In any case, the proliferation of information technologies will make it increasingly difficult to police piracy. Already, video pirates cable together dozens of VCR’s in garages in Taipei’s suburbs and churn out thousands of copies of the latest releases in Hollywood even before they hit the big screen in the United States. Soon, consumers will have the technology to record information directly to their discs, enabling them to become their own pirate music producer.

With the Internet, pirates can use the World Wide Web as a transmission belt for their products. No longer will Chinese pirates have to pay the high costs and risk interception of smuggling products into Russia, their principal export market for illicit goods. Nor will the Italians have to set up clandestine factories in Naples, where police must be bribed and there is always the chance of a crackdown by authorities under pressure from the United States. In a network world, pirates will be able to set up in the Cayman Islands or some similar remote location, constrained only by access to international telephone lines. Once connected, their confederates, even their customers, can download bootleg software and eventually music and movies from a distant computer terminal. Tracing the pirates would be quite difficult.

Advertisement

Trade wars won’t mitigate such problems. Other initiatives are needed. Too often economic concerns play second fiddle to diplomatic and security interests. That has to change. Washington needs greater international cooperation in combating counterfeiting. This may mean:

* Licensing some U.S. technologies to European and Japanese companies in order to give them a stake in protecting all intellectual property;

* More coordinated international efforts to crack down on corruption, which makes bribery pay;

* Use of various encryption technologies, not blocked by the Pentagon, to protect items on the Internet from piracy;

* Businesses “recruiting” potential pirates overseas by making them joint partners;

* Movie and recording companies may need to lower their prices to cut the financial incentives for piracy.

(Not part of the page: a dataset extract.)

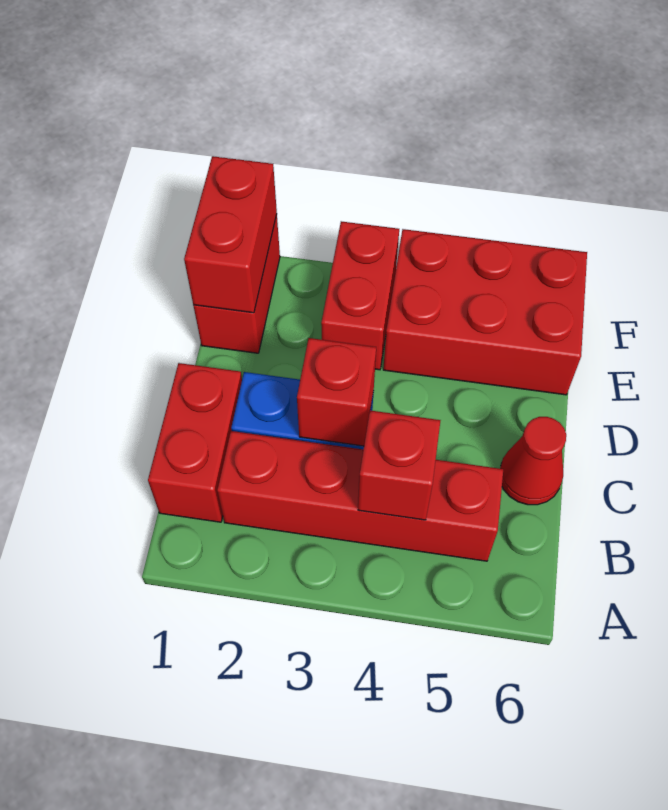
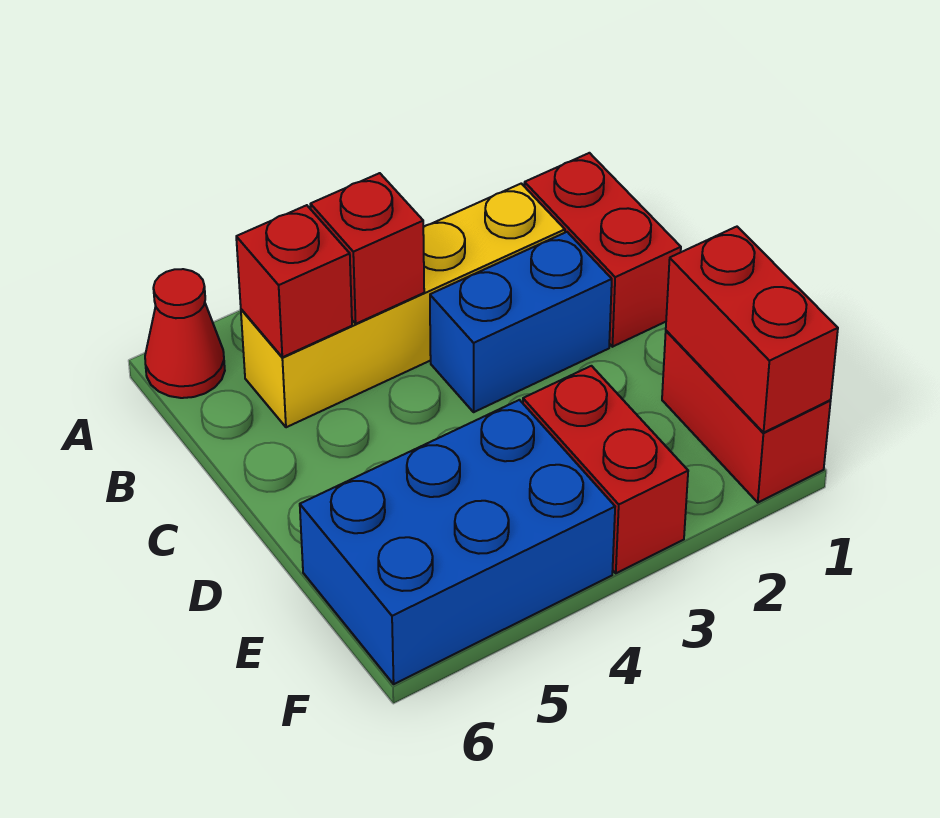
red 1x4 brick [217,431,503,561] -> yellow 1x4 brick [241,184,565,427]
red 1x1 brick [297,338,376,446] -> red 1x1 brick moved to [236,205,352,357]
red 1x1 cone [500,417,566,505] -> red 1x1 cone moved to [145,269,225,398]
red 2x3 brick [383,229,587,395] -> blue 2x3 brick [300,400,615,684]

Experience in Singapore and, to some extent, in Korea and Taiwan suggests that as economies mature, interest in policing piracy increases. Local business have their own intellectual-property rights to safeguard. Governments find that failure to protect patents and trademarks inhibits foreign investment. Over time, China will feel some of these same pressures.

Advertisement

But piracy in Korea and Taiwan remains prevalent. And far too much is at stake in China to take a wait-and-see approach. That’s why the Clinton administration needs to follow through on its threatened sanctions against China, if only to show Beijing that Washington is serious. But it will take more than tariffs to clean up piracy, especially in the age of new technologies and global business operations. That effort will require a whole new panoply of weapons.